Dans la Gazette des eaux du 26 mai 18701, revue professionnelle (eaux minérales, climatologie, hydrothérapie, bains de mer), on peut lire une lettre d’un auteur se plaignant d’une intervention du correcteur. Un grand classique de la presse du xixe siècle.
Correspondance
À Monsieur le correcteur de notre imprimerie
Ergo, donc…
C’était la rubrique favorite des basochiens2 d’autrefois.
De là on a fait un verbe.
« Il dit ergo à tout propos ; il ergote. »
J’ergote, tu ergotes, il ergote, nous ergotons, vous ergotez, ils ergotent…
Ergoter est le verbe,
Ergoterie est la chose.
Vous ergotez, vous faites de l’ergoterie.
Notez que je dis cela pour vous, monsieur notre correcteur, qui, consultant l’autre jour Boiste ou Raymond3, avez trouvé qu’un mot en isme irait mieux qu’un mot en rie, dans mon petit discours à M. l’avocat spadois4.
Mon Dieu ! je veux bien, à la rigueur, monsieur notre correcteur, si c’est l’autorité de votre dictionnaire ; mais j’ai aussi la mienne, d’autorité, celle d’écrire ce qui me convient, et de me croire assez de crédit chez mes lecteurs pour pouvoir tirer sur eux un mot quelconque, fût-ce par hasard un barbarisme, sans crainte de le voir protesté.
J’avais donc dit très-régulièrement ergoterie, ce qui exprimait suffisamment ma pensée ; vous avez mis ergotisme, ce qui l’exprime trop, contrairement à mon intention.
Ergoterie, monsieur notre correcteur, c’est la chose qui se produit chaque fois qu’on ergote, et c’est ce que je reprochais aux formes de M. l’avocat spadois : « de l’ergoterie, et encore de l’ergoterie. »
Autrement, parlant par votre truchement, je suis censé dire à M. l’avocat spadois : « Vous avez là, mon pauvre monsieur, une affection chronique fatale, l’ergotisme, qui est aussi le nom d’une grave intoxication végétale5. »
Il est vrai qu’il me dit, lui-même, qu’étant Lannoy de Gall, par mon nom, je suis cette vilaine excroissance parasitaire que produit je ne sais quel insecte en se logeant dans l’écorce du chêne6 ; et je réponds qu’avec la noix de galle on fait de bonne encre contre les ergoteurs7.
Néanmoins, monsieur notre correcteur, vous avez mis la mort dans l’âme à ce malheureux ci-devant conseiller communal de la ville de Spa, en le déclarant atteint d’une maladie aussi triste, aussi hideuse, aussi abhorrée, aussi répugnante que l’ergotisme. Il n’est pas de force à être tant malade que cela ; c’est bien assez de l’ergoterie.
Ne le faites plus, monsieur notre correcteur, si vous voulez que M. l’avocat vous pardonne.
A. Lannoy de Gall.
☞ Voir aussi, notamment, Toussenel règle ses comptes avec son correcteur.
- Recueil de la 13e année, p. 164.
- « Membre de l’ancienne association, appelée basoche, qui regroupait les clercs du Parlement de Paris » — TLF.

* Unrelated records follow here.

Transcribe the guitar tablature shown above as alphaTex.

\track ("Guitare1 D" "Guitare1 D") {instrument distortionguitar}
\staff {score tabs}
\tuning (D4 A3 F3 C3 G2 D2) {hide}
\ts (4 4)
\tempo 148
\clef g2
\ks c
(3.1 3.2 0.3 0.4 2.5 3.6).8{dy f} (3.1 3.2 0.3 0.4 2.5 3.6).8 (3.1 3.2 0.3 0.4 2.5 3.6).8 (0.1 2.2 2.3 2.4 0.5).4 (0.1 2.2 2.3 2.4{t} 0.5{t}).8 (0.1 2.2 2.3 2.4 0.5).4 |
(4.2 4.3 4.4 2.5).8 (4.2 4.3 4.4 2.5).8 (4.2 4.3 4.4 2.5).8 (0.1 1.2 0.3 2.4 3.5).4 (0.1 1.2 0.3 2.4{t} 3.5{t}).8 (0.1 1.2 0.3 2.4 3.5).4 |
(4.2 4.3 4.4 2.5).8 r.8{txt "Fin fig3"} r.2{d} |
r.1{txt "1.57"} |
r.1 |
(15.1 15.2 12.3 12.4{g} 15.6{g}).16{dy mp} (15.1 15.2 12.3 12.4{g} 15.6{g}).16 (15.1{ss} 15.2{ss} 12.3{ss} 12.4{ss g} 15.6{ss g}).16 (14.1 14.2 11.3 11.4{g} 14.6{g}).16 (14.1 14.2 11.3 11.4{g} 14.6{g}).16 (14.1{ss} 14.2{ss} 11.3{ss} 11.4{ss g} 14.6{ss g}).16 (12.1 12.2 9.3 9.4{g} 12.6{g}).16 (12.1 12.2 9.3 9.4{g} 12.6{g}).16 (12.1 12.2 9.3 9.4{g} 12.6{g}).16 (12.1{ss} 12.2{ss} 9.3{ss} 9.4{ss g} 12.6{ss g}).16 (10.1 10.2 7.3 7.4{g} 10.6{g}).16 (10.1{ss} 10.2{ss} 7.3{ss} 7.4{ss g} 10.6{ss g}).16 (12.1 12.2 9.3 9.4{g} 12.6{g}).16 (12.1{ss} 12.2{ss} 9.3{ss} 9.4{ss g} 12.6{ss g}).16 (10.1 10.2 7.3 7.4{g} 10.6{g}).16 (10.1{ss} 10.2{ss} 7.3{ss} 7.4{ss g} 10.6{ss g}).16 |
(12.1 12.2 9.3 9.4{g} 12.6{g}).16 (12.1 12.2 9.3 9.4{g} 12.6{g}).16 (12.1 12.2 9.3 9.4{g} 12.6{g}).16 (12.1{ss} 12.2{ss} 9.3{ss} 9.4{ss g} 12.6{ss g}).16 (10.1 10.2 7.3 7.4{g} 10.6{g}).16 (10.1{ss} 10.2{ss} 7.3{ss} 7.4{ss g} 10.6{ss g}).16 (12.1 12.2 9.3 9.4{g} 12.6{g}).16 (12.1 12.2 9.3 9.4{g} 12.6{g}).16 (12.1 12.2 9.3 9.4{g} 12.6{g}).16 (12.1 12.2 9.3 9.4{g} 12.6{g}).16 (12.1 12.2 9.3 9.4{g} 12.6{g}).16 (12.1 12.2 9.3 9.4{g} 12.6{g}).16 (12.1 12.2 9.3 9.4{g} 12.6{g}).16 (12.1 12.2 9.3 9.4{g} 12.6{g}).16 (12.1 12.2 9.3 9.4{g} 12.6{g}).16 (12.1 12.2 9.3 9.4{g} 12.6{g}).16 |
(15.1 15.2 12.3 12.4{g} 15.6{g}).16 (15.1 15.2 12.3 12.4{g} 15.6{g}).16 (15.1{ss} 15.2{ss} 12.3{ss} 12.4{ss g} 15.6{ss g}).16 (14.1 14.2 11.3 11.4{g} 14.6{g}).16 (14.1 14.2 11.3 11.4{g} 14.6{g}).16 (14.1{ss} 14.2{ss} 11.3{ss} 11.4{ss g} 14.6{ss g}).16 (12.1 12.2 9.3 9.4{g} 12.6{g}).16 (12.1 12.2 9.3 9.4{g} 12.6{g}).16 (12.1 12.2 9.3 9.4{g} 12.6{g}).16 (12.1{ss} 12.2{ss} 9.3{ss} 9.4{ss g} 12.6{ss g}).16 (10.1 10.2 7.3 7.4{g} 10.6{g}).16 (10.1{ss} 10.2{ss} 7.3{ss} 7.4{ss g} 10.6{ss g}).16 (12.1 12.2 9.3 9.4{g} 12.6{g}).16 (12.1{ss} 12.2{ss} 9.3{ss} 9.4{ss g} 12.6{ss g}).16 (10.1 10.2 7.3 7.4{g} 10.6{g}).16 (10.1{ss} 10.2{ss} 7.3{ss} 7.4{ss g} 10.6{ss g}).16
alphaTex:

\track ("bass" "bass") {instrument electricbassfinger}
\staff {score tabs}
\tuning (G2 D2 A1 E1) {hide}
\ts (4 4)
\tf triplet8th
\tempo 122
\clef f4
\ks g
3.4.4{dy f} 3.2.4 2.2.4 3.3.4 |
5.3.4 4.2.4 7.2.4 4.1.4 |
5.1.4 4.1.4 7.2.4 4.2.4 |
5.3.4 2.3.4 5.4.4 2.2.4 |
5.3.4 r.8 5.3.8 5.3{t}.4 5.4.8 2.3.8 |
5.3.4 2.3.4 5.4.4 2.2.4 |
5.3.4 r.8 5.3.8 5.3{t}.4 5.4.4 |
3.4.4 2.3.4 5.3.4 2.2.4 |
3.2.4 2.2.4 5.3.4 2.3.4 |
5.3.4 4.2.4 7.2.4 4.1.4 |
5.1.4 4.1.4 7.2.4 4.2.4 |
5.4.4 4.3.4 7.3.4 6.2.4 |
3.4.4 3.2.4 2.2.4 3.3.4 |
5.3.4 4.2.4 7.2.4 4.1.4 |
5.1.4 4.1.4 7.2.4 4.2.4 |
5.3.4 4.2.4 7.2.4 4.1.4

- Soit les dictionnaires de la langue française de Pierre-Claude-Victor Boiste et de François Raymond. On lit en effet chez Boiste : « Ergotisme, s. m. chicane. v. Si chaque ergoteur se disait : « Dans quelques années, personne ne se souciera de mes ergotismes ; » on ergoterait moins. [Voltaire.] » Littré, lui aussi, définit l’ergotisme comme la « Manie d’ergoter, de se servir des arguments en forme ». On le trouve encore dans une remarque du TLF : « Tendance à ergoter. Ce système [les subtilités de l’éloquence] vécut jusqu’au jour où Rabelais immola l’ergotisme sous ses terribles moqueries, comme Cervantes tua la chevalerie avec une comédie écrite (Balzac, Proscrits, 1831, p. 19). »
- Originaire de la ville de Spa, en Belgique.
- Lannoy de Gall a plutôt raison, contre Boiste, Littré et Voltaire. Voir l’Encyclopédie Larousse. Le mot n’est entré que récemment (9e éd.), avec cette unique signification, dans le Dictionnaire de l’Académie française.
- On comprend ici que le correcteur a peut-être cru bien faire en opposant deux noms de maladies : la galle et l’ergotisme.
- « Diverses galles du chêne, très riches en tanins, ont autrefois été utilisées comme colorants dans le tannage des cuirs ou pour réaliser de l’encre noire. Associées à du sulfate de fer, cela cré[e] une réaction chimique qui donne la couleur noire de l’encre. » — Wikipédia.